Around them in the courtroom, others with criminal charges waited to be called—some who looked as nervous as she, others who’d walked this path many times before. In the midst of it all, Melissa looked like the lady she was. She held her head up, as if she’d come prepared to accept whatever the court decided, and Larry hoped the judge would see into her heart and give her a second chance. The agony of waiting until her case number was called was almost more than he could stand.
He had sat through many days in court in his career, waiting to testify in a case against someone he’d arrested, but it wasn’t until now that he realized how coldly impersonal it was. There should be privacy when someone’s future was being decided, he thought. There should be quiet, reverence. He thought of the injustice of Melissa’s having to sit through all the ugliness, like one of these thugs who deserved what they were going to get.
He looked up as the doors opened, and saw Melissa’s parents come into the room. Melissa got to her feet instantly and stepped past Lynda and Jake.
She placed her parents between herself and Lynda with whispered introductions, and Larry could feel the agony these two people felt.

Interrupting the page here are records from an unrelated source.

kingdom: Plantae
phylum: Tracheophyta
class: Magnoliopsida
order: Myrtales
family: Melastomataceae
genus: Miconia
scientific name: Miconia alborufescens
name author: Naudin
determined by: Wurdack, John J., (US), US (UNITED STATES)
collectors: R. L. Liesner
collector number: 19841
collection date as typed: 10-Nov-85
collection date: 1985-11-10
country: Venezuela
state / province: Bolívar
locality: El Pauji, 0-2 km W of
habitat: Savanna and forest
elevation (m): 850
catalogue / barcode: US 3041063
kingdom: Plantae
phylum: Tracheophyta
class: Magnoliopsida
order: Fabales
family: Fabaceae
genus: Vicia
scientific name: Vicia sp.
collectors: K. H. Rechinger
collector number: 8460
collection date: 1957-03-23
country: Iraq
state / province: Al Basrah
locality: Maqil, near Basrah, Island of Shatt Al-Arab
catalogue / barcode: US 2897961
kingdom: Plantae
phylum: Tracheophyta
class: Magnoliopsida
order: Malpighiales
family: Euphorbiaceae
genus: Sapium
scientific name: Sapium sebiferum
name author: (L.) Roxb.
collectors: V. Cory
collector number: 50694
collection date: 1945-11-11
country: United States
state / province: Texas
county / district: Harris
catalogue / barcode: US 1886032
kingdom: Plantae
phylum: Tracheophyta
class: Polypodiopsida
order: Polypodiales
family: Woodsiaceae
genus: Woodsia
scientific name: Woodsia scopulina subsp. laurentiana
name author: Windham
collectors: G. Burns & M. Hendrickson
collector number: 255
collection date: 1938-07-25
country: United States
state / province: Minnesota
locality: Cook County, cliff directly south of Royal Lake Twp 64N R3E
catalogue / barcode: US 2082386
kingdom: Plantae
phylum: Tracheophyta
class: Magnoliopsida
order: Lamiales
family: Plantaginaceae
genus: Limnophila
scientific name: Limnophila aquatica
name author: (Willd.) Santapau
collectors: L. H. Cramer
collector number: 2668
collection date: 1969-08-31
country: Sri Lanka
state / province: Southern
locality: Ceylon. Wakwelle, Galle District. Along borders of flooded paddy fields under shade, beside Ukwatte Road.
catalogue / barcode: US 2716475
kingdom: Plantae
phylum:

They had lost one daughter already, and now, in an attempt to set that right, their only remaining daughter had broken the law. It would kill them if she went to jail, he thought. The brutal injustice of what continued to happen to their family was devastating.
The judge ordered a recess of fifteen minutes, and they all stood up. Melissa’s parents embraced her tightly for a small eternity, weeping out their hearts. Larry stood back, feeling out of place, not sure where he fit in this circle of tears.
He tried to avert his eyes, tried not to watch the quiet display of emotion. The courtroom doors opened as people quietly came and went. Idly, Larry scanned the faces, wondering what their stories were, whether they were lawbreakers or hurting family members. A man came in alone and stood in the aisle with his back to them, looking for a seat. Slowly, he turned around.